Canadian search teams, risking their lives in treacherous rapid river conditions, have found the body of missing Australian hiker and former Casterton woman Sophie Dowsley.
Ms Dowsley, 34, and her Canadian partner, Gregory James Tiffin, 44, disappeared on July 10 while hiking near Statlu Falls, about three hours' drive east of Vancouver.
Some of their personal items were found at the top of the falls and Mr Tiffin's body was found at the base on July 19.
Royal Canadian Mounted Police and volunteer search and rescue teams, discovered her remains on September 23.
They announced the discovery on Wednesday after confirming her identity.
Lower water levels helped their search as rope rescue and swift water rescue technicians scoured waterfall canyons and a boulder-strewn river.
"There were places that we wanted to look into but we just couldn't get to them," a mounted police spokesman Mike Rail said.

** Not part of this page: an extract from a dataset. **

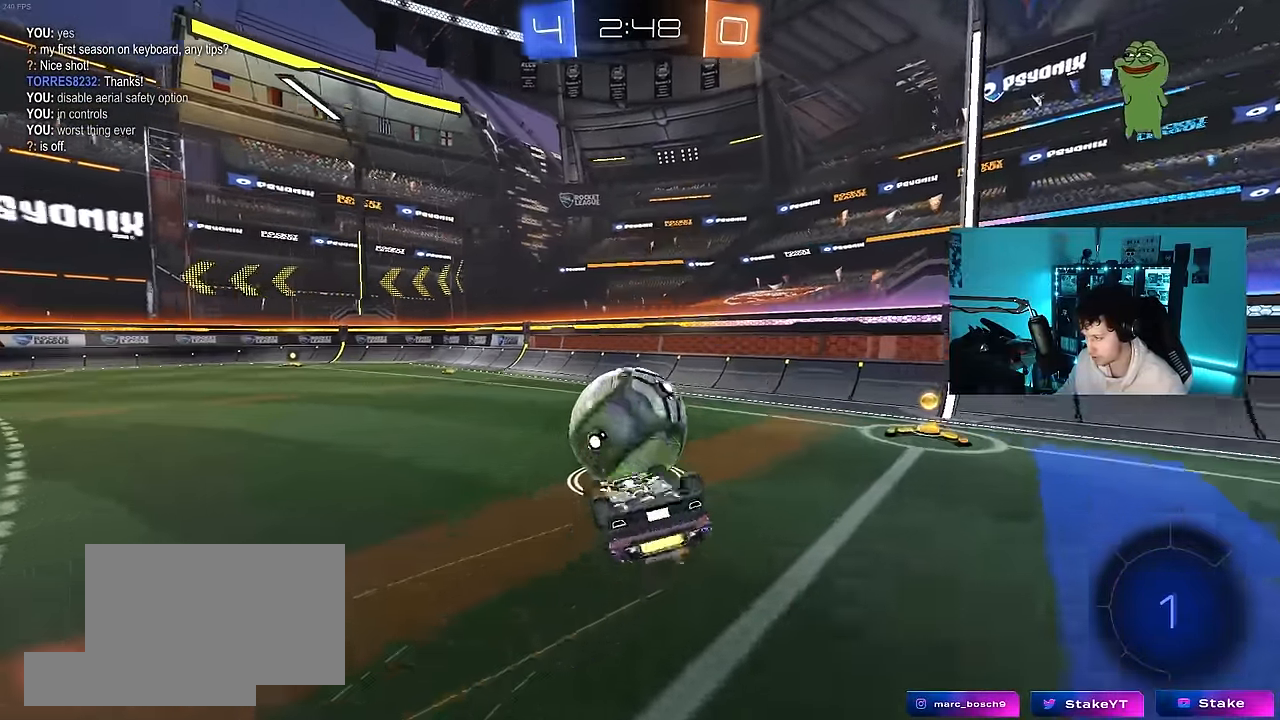
{"keys": ["s"], "mouse": [], "mouse_move": "still", "events": [[83, "s", "down"], [216, "s", "up"], [316, "d", "up"], [316, "shift", "up"], [450, "s", "down"]]}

Ms Dowsley, originally from Melbourne, had lived in Canada for about three years.
She set out with Mr Tiffin for a day hike to Statlu Lake on July 8 and concerns were raised for their safety four days later.

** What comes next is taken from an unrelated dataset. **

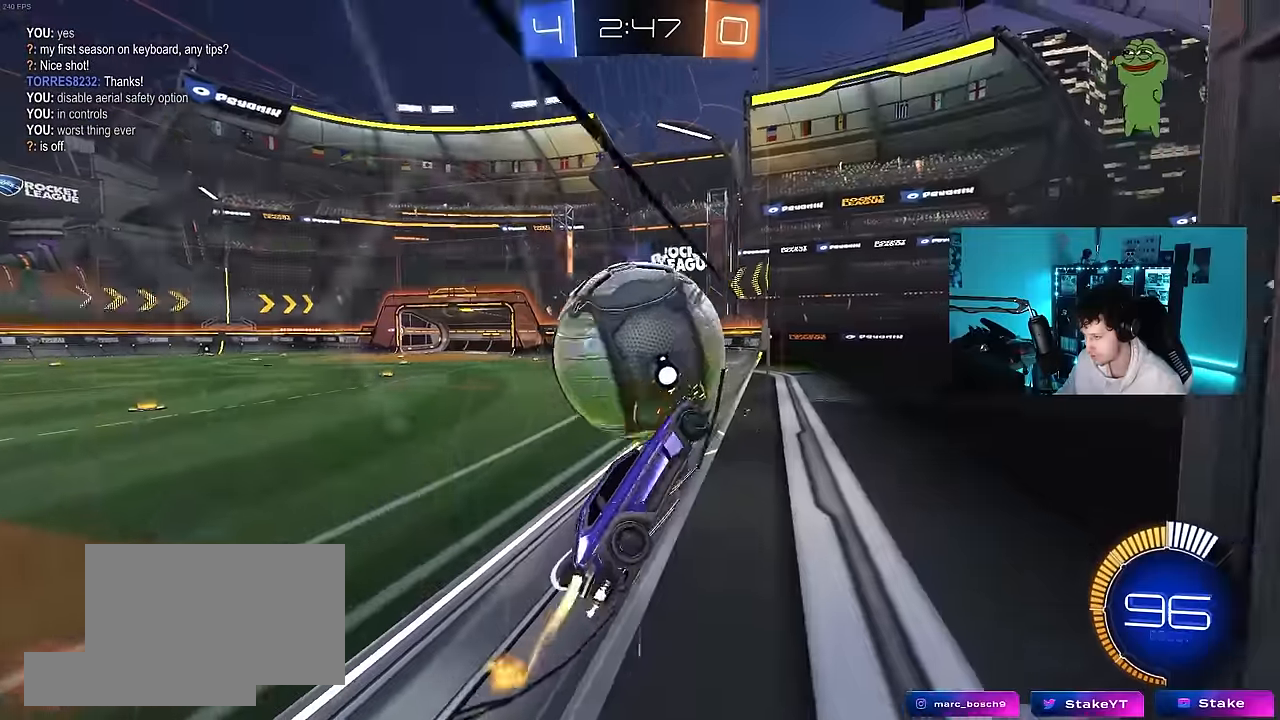
{"keys": ["d", "s"], "mouse": ["right"], "mouse_move": "down-left", "events": [[16, "w", "down"], [66, "a", "up"], [100, "mouse_left", "up"], [200, "a", "down"], [300, "a", "up"], [300, "d", "down"], [300, "mouse_left", "down"], [433, "mouse_right", "down"], [483, "mouse_left", "up"], [483, "s", "down"], [483, "w", "up"]]}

"Discovery of Sophie's remains brings closure, not only for family and friends, but for the volunteers who were heavily invested in finding Sophie," the search and rescue search manager Neil Brewer said.
"This was a difficult search in very technical terrain".
Ms Dowsley's brother, Jamie, said in July that his family wanted to thank everyone involved in the search.
"We acknowledge that this is one of the most dangerous search and recovery operations that you have ever conducted. Every day you put your lives at risk to find Sophie and we thank you for that," he said.
He added that the family needed privacy at "this extremely difficult time".
The British Columbia Coroners Service is investigating the deaths.